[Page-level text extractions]
╭──

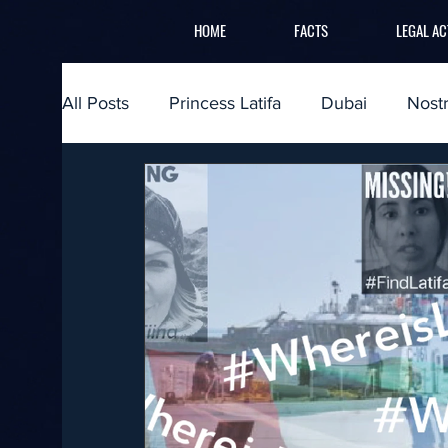
HOME
FACTS
LEGAL AC
All Posts
Princess Latifa
Dubai
Nost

╰──

# TASK STATEMENT
Each entry must be set down word for word; no image may be carried over.

# ANSWER TO THIS EXERCISE
HOME
FACTS
LEGAL AC
All Posts
Princess Latifa
Dubai
Nost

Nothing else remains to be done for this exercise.